Air pollution is rampant in major urban centers across the world and kills more than seven million people per year around the world, according to the World Health Organization. But far from New York or Shanghai, scientists have found the world’s purest air, free from aerosol particles browning our cities’ skies. If you wish to breathe this pristine air, you’ll have to head south. Like, way down south — to the Southern Ocean surrounding Antarctica.
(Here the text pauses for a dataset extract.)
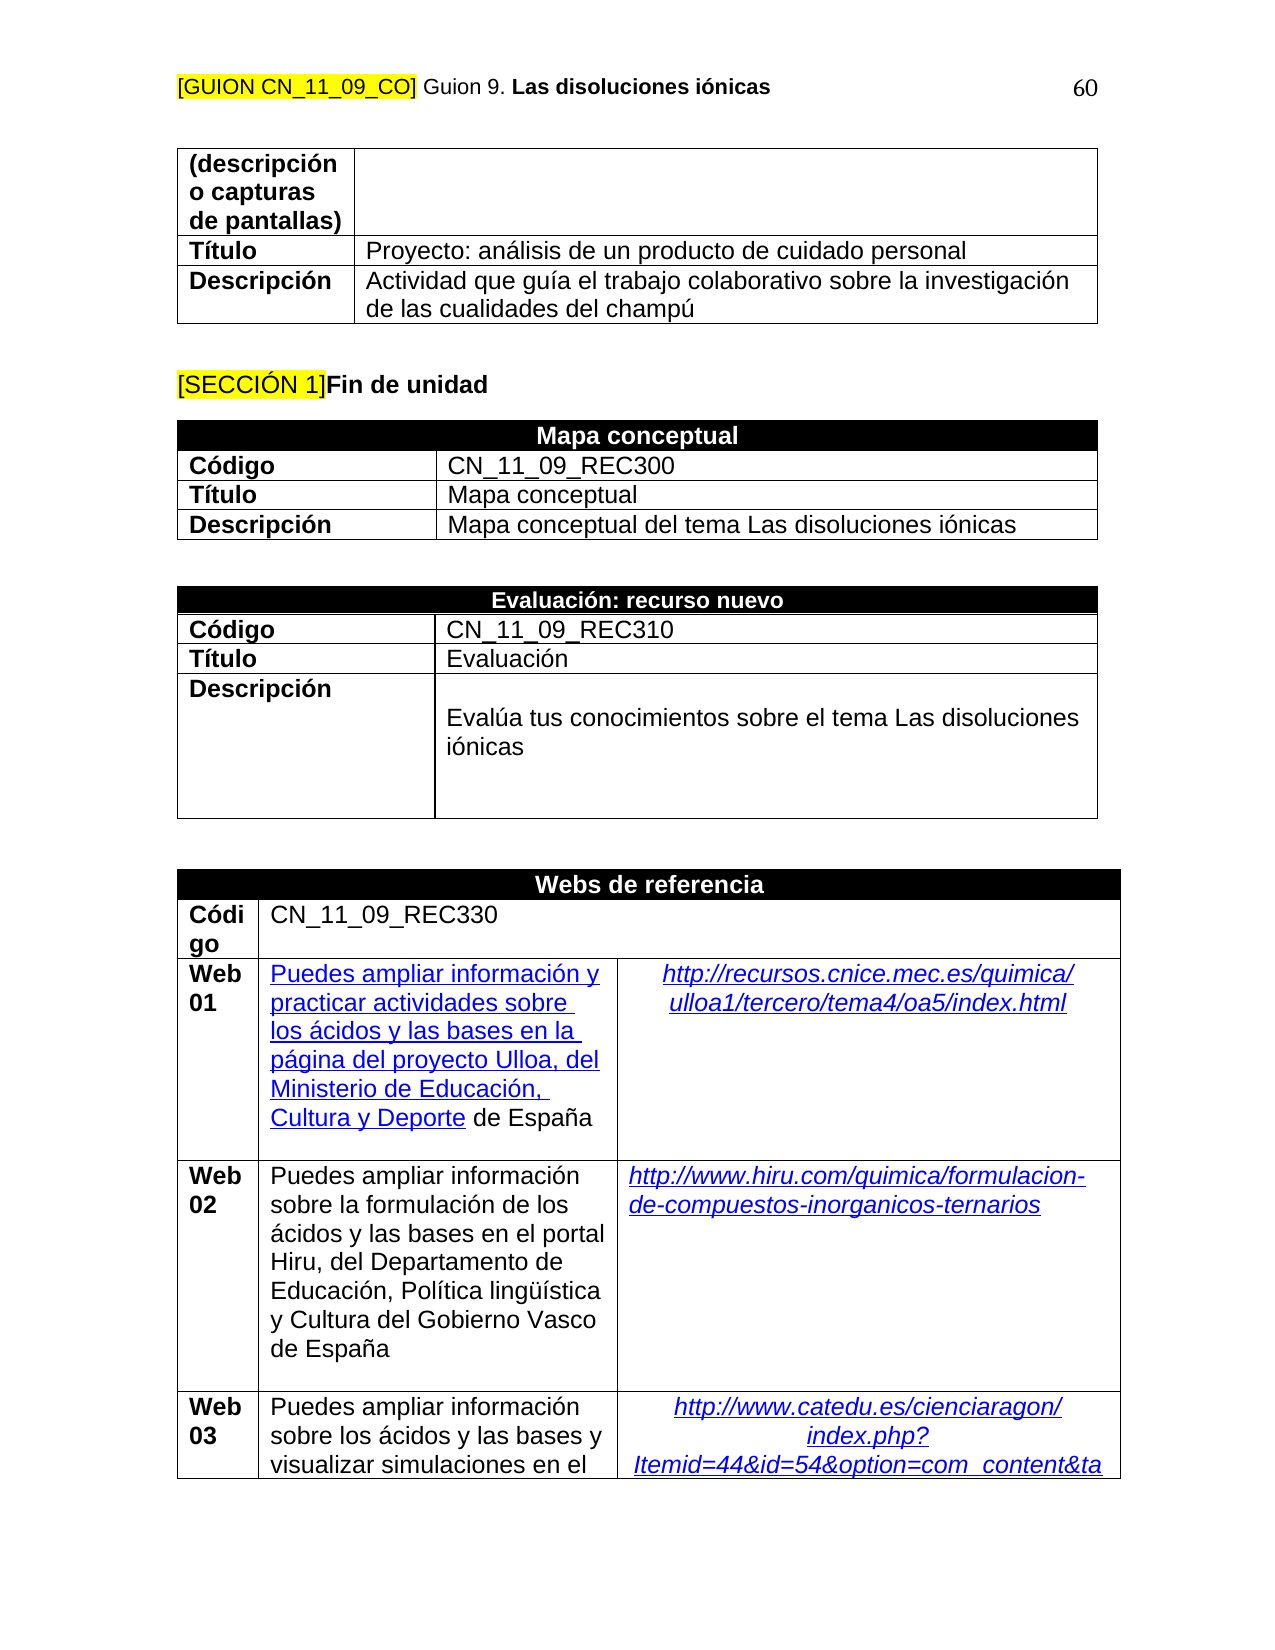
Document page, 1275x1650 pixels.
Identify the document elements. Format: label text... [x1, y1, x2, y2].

Researchers from Colorado State University performed the first bioaerosol composition of the Southern Ocean (specifically the area between Tasmania and Antarctica), determining that the air above the ocean is free of human-caused particulate pollution: “…the aerosols controlling the properties of SO (Southern Ocean) clouds are strongly linked to ocean biological processes, and that Antarctica appears to be isolated from southward dispersal of microorganisms and nutrient deposition from southern continents,” said study co-author Thomas Hill in a statement. “Overall, it suggests that the SO is one of very few places on Earth that has been minimally affected by anthropogenic activities.”

Tests were conducted in what’s known as the “marine boundary level,” the section of air directly above the ocean’s surface. By studying the composition of airborne microbes — often spread thousands of miles by wind — scientists concluded that all particulate matter in the air came from the ocean. The study published in the Proceedings of the National Academy of Sciences described the air as “truly pristine.”